• _WHAT YOU WILL DO_
Leave out the pictures and restate the rest of the data exactly.

• _SOURCE MATERIAL_
• • • • •

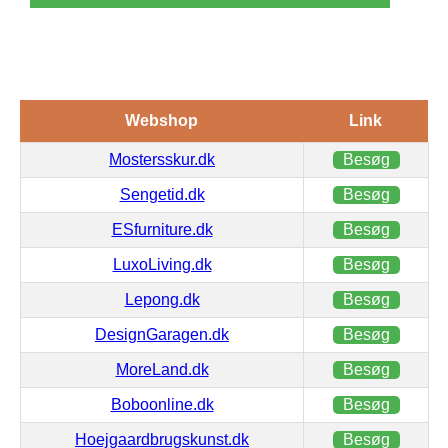
Webshop
Link
Mostersskur.dk
Besøg
Sengetid.dk
Besøg
ESfurniture.dk
Besøg
LuxoLiving.dk
Besøg
Lepong.dk
Besøg
DesignGaragen.dk
Besøg
MoreLand.dk
Besøg
Boboonline.dk
Besøg
Hoejgaardbrugskunst.dk
Besøg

• • • • •

• _EXERCISE RESULT_
Webshop
Link
Mostersskur.dk
Besøg
Sengetid.dk
Besøg
ESfurniture.dk
Besøg
LuxoLiving.dk
Besøg
Lepong.dk
Besøg
DesignGaragen.dk
Besøg
MoreLand.dk
Besøg
Boboonline.dk
Besøg
Hoejgaardbrugskunst.dk
Besøg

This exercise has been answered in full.